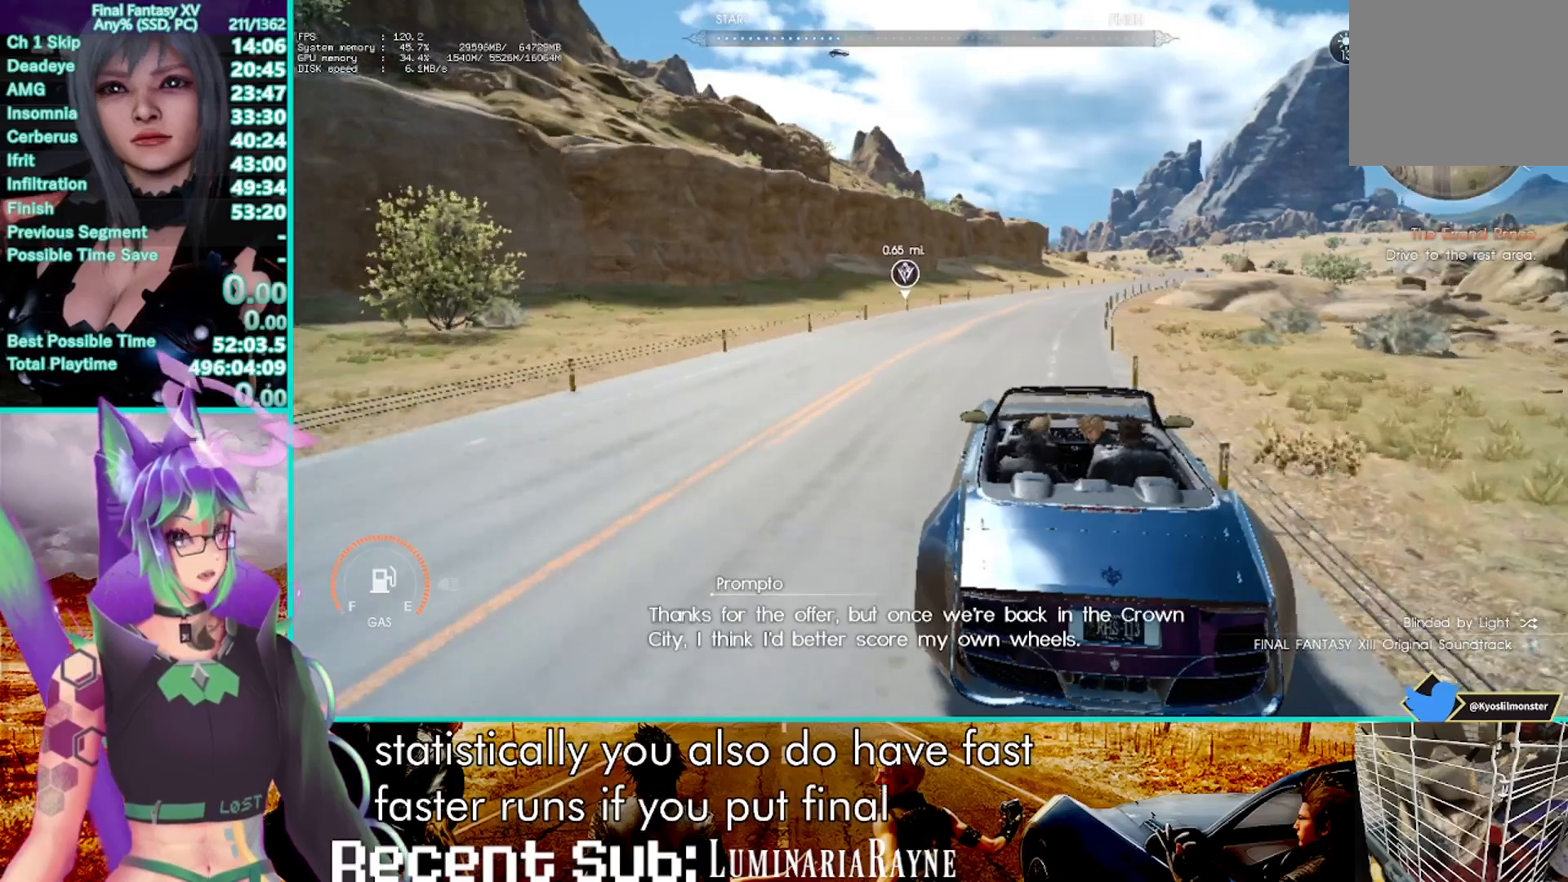
{"dt_ms": 500, "buttons": ["R2"], "left_stick": "up", "right_stick": "center", "events": []}
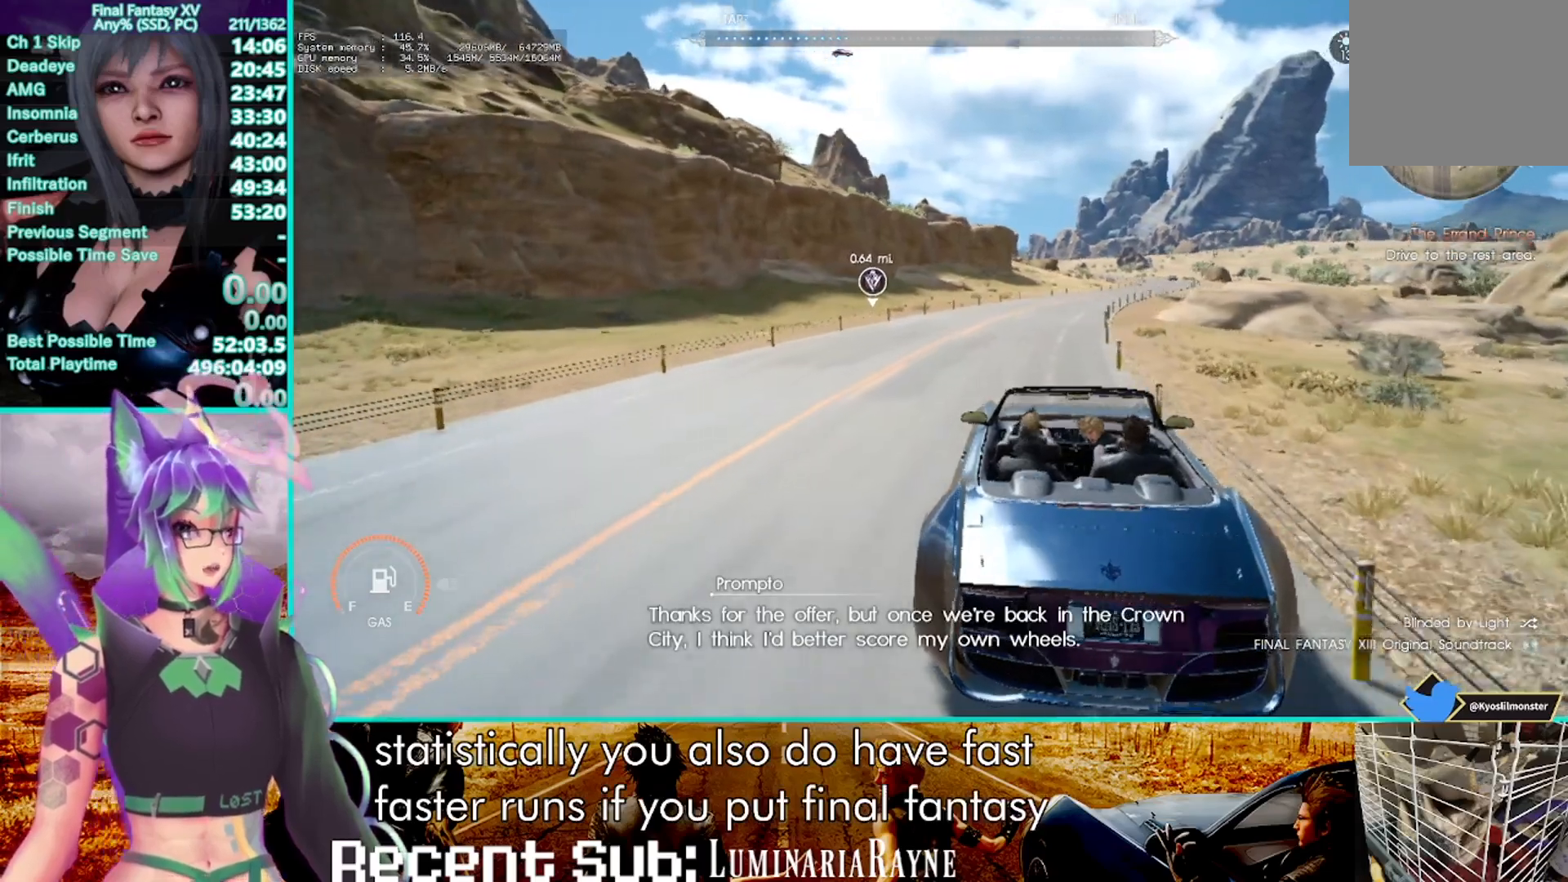
{"dt_ms": 500, "buttons": ["R2"], "left_stick": "up", "right_stick": "center", "events": []}
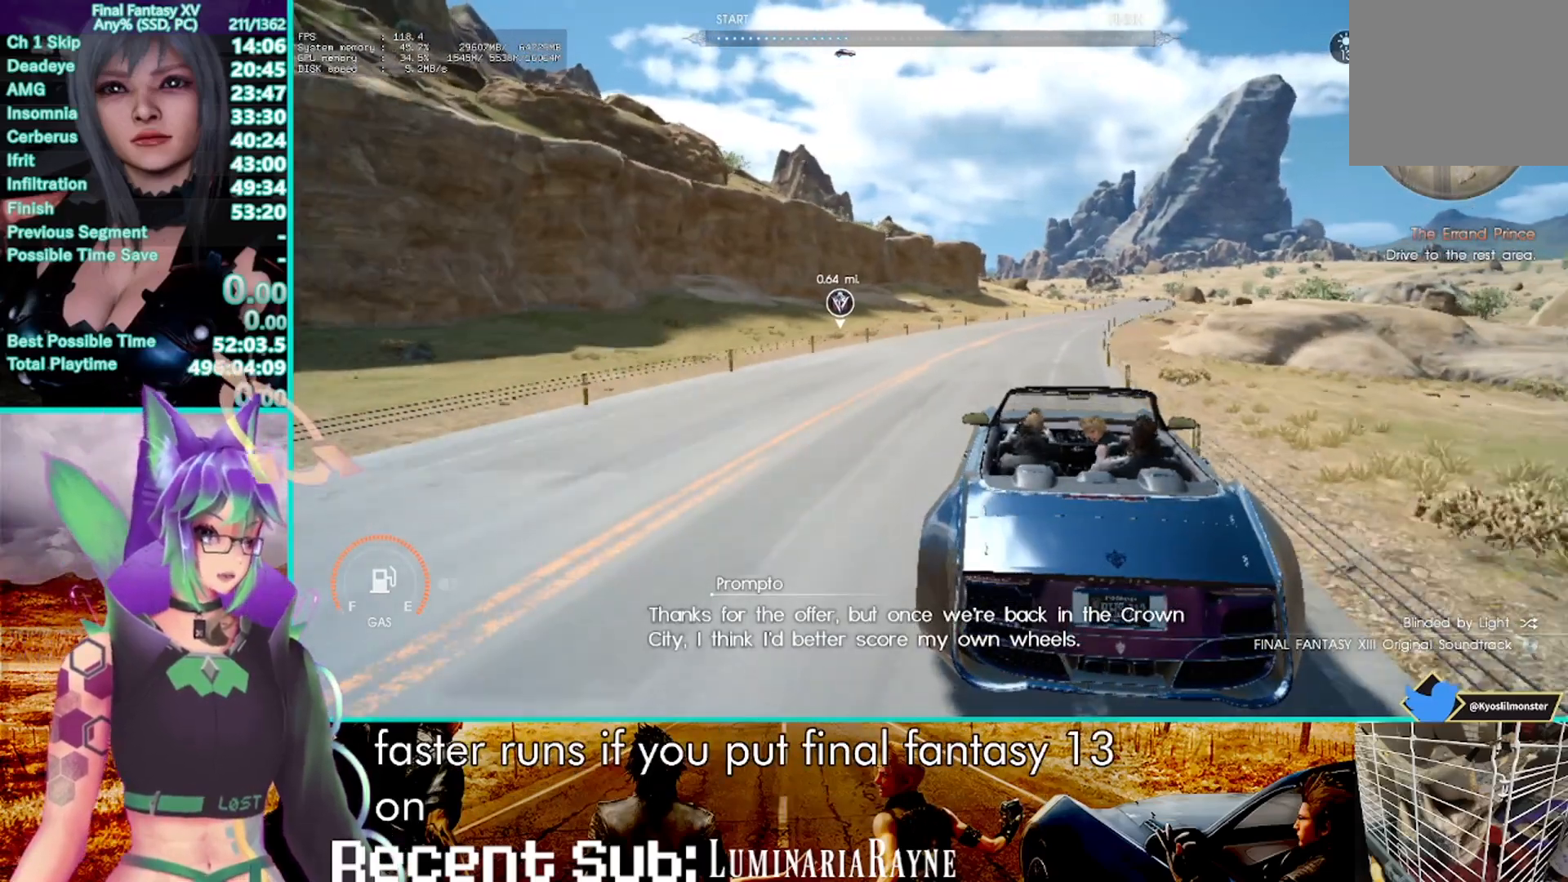
{"dt_ms": 500, "buttons": ["R2"], "left_stick": "up", "right_stick": "center", "events": []}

[EXERCISE DIRECTIONS]: All the lines above need to be repeated exactly, with no pictures carried over.

[YOUR RESPONSE]:
{"dt_ms": 500, "buttons": ["R2"], "left_stick": "up", "right_stick": "center", "events": []}
{"dt_ms": 500, "buttons": ["R2"], "left_stick": "up", "right_stick": "center", "events": []}
{"dt_ms": 500, "buttons": ["R2"], "left_stick": "up", "right_stick": "center", "events": []}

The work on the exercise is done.